▸ Text excerpt:
▬▬▬▬▬▬▬▬▬▬
- Born: January 31, 1963 (age 62)

Academic background
- Education: BA, history, 1986, Stanford University MA, 1992, PhD, 1996, University of California, Davis
- Thesis: Uplifting cultures: encounters between white women and Pueblo Indians, 1890-1935 (1996)

Academic work
- Institutions: University of Nebraska–Lincoln University of Cambridge New Mexico State University

= Margaret D. Jacobs =

American historian

Margaret Davis Jacobs (born January 31, 1963) is an American historian. She is the Chancellor's Professor of History and Charles Mach Professor at the University of Nebraska–Lincoln.

==Early life and education==
Jacobs was born on January 31, 1963. She grew up in Colorado but also lived in California and Oregon. Jacobs completed her Bachelor of Arts degree in history at Stanford University in 1986 before enrolling at the University of California, Davis for her graduate degrees.
▬▬▬▬▬▬▬▬▬▬
▸ Goal of the exercise: Write the next part of the Margaret D. Jacobs biography above, picking up after its final sentence.
▬▬▬▬▬▬▬▬▬▬
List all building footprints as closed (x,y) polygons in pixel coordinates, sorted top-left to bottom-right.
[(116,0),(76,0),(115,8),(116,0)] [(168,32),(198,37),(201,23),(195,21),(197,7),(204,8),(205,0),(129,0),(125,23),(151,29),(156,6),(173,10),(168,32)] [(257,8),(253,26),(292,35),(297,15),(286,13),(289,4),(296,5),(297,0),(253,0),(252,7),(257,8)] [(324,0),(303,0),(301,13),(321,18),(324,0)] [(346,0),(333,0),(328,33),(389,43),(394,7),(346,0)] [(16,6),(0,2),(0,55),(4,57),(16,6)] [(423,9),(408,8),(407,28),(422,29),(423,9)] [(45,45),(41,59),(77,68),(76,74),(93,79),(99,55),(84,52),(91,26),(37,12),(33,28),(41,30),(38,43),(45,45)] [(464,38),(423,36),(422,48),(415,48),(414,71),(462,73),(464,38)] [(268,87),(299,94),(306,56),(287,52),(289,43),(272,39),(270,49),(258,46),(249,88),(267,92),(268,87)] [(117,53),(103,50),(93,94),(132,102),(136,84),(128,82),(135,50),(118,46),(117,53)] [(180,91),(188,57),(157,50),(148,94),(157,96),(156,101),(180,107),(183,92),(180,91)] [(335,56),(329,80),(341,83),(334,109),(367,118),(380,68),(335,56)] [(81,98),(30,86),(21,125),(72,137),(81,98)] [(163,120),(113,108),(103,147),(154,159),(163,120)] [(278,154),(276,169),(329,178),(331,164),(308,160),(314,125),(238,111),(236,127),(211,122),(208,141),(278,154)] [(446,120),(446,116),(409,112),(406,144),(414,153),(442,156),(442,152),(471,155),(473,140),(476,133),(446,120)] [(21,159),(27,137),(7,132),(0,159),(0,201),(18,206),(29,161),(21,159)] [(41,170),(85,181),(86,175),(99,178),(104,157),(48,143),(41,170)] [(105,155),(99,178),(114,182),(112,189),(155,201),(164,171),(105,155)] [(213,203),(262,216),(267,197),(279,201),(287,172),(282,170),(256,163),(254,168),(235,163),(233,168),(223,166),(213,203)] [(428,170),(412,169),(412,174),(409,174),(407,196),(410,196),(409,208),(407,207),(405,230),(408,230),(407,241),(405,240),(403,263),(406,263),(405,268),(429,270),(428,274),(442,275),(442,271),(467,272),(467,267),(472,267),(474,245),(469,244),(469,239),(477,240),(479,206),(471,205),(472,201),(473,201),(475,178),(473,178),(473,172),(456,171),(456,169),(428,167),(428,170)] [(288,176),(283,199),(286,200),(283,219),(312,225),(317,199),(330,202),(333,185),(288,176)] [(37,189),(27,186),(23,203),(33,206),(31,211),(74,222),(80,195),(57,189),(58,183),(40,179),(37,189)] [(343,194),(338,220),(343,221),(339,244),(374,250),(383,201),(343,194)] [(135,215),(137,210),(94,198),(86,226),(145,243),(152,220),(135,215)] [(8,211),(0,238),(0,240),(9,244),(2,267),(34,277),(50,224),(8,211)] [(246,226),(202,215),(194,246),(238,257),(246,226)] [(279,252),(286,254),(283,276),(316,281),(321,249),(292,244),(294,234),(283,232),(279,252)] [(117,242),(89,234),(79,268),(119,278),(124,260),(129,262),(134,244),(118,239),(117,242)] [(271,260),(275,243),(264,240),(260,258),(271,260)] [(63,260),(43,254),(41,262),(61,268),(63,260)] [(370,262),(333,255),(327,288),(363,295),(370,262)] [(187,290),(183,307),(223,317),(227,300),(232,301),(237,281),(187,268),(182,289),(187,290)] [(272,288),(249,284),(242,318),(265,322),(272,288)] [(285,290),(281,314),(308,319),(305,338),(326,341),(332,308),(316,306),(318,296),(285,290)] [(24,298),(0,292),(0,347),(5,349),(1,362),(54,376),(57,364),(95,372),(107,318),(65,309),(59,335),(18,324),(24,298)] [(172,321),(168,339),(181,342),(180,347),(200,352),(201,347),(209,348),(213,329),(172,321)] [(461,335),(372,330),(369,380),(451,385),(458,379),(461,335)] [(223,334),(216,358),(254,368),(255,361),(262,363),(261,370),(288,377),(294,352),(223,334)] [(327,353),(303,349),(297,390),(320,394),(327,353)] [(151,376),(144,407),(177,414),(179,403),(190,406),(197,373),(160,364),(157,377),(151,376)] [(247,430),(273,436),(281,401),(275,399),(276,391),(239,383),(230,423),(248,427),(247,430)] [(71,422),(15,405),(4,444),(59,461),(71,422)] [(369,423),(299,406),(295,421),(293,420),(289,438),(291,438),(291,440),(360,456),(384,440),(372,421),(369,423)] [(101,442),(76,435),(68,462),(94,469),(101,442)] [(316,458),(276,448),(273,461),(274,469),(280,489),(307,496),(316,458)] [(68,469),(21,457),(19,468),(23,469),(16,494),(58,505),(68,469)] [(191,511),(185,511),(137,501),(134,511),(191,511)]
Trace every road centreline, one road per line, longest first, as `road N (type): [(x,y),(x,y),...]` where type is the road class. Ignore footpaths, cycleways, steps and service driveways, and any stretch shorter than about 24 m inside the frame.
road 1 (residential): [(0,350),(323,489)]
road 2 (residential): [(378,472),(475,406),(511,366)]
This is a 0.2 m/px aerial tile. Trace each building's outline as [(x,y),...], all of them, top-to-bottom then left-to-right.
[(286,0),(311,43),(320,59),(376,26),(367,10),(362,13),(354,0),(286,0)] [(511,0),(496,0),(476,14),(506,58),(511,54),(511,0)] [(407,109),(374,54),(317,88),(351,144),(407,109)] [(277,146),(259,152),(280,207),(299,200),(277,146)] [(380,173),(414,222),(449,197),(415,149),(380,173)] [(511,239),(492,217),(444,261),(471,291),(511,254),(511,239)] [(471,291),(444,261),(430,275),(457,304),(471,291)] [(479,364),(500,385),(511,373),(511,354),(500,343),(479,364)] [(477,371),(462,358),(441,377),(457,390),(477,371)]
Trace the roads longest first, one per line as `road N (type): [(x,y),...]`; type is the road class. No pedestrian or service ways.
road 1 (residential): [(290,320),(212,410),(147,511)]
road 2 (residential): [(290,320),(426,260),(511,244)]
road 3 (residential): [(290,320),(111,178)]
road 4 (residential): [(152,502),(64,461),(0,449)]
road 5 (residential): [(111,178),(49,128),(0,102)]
▬▬▬▬▬▬▬▬▬▬
▸ Answer for the task:
==Career==
Following her PhD, Jacobs taught history at New Mexico State University for seven years before joining the faculty at the University of Nebraska–Lincoln (UNL) in 2004. As a professor of history and the director of the Women's and Gender Studies Program, Jacobs published two book by 2009. Her first book was titled Engendered Encounters: Feminism and Pueblo Cultures, 1879-1934 and her second book was titled White Mother to a Dark Race: Settler Colonialism, Maternalism, and the Removal of Indigenous Children in the American West and Australia, 1880-1940. Her second book received one of three 2010 Bancroft Prizes and the 2011 Athearn Book Award. Two years later, Jacobs also received a fellowship from the American Council of Learned Societies to expand on her research from White Mother to a Dark Race. In 2015, Jacobs was appointed the Pitt Professor of American History and Institutions at the University of Cambridge for the 2015–16 academic year.

Throughout her tenure at UNL, Jacobs studied the removal of indigenous children from their families during the settlement of America’s West by white Europeans. In 2018, Jacobs became the first UNL professor to receive an Andrew Carnegie Fellowship. The following year, she was recognized for her research with an election to the American Academy of Arts and Sciences. Jacobs also received a three-year grant from the National Endowment for the Humanities to digitize, contextualize, and make available materials related to the Genoa Indian Industrial School. In 2021, Jacobs was named a Charles Mach Professor by the University of Nebraska, one of the highest forms of recognition bestowed upon faculty.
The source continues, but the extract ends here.